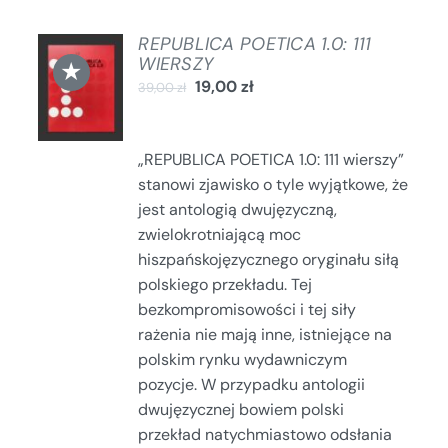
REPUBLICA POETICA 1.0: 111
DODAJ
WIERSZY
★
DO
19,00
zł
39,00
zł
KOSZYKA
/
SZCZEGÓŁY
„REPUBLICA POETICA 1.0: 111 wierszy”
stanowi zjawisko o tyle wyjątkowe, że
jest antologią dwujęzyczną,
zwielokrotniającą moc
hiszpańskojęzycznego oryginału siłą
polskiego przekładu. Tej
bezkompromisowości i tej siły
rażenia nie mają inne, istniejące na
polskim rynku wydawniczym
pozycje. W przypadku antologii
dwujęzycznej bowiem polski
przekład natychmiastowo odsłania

==

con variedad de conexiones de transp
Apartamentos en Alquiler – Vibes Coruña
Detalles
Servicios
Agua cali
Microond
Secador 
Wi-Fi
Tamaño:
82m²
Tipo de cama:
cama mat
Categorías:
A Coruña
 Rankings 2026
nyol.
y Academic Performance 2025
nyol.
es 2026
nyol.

---

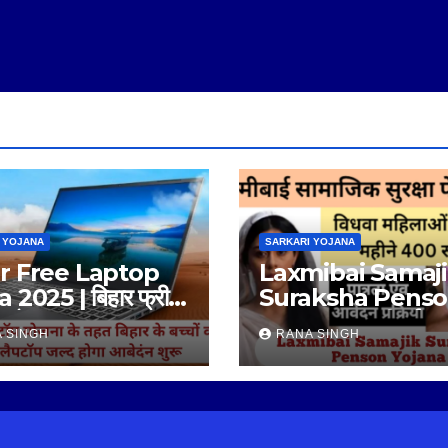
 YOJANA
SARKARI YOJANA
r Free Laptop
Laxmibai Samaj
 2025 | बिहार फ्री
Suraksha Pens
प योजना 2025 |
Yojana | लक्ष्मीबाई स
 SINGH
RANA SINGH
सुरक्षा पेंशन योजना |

» TASK DIRECTIONS:
Please copy the lines in the records above between the one holding "Suraksha Pens" and the one holding "सुरक्षा पेंशन योजना |", inclusive, exactly and with no other line.

» RESULT OF THIS EXERCISE:
Suraksha Pens
प योजना 2025 |
Yojana | लक्ष्मीबाई स
 SINGH
RANA SINGH
सुरक्षा पेंशन योजना |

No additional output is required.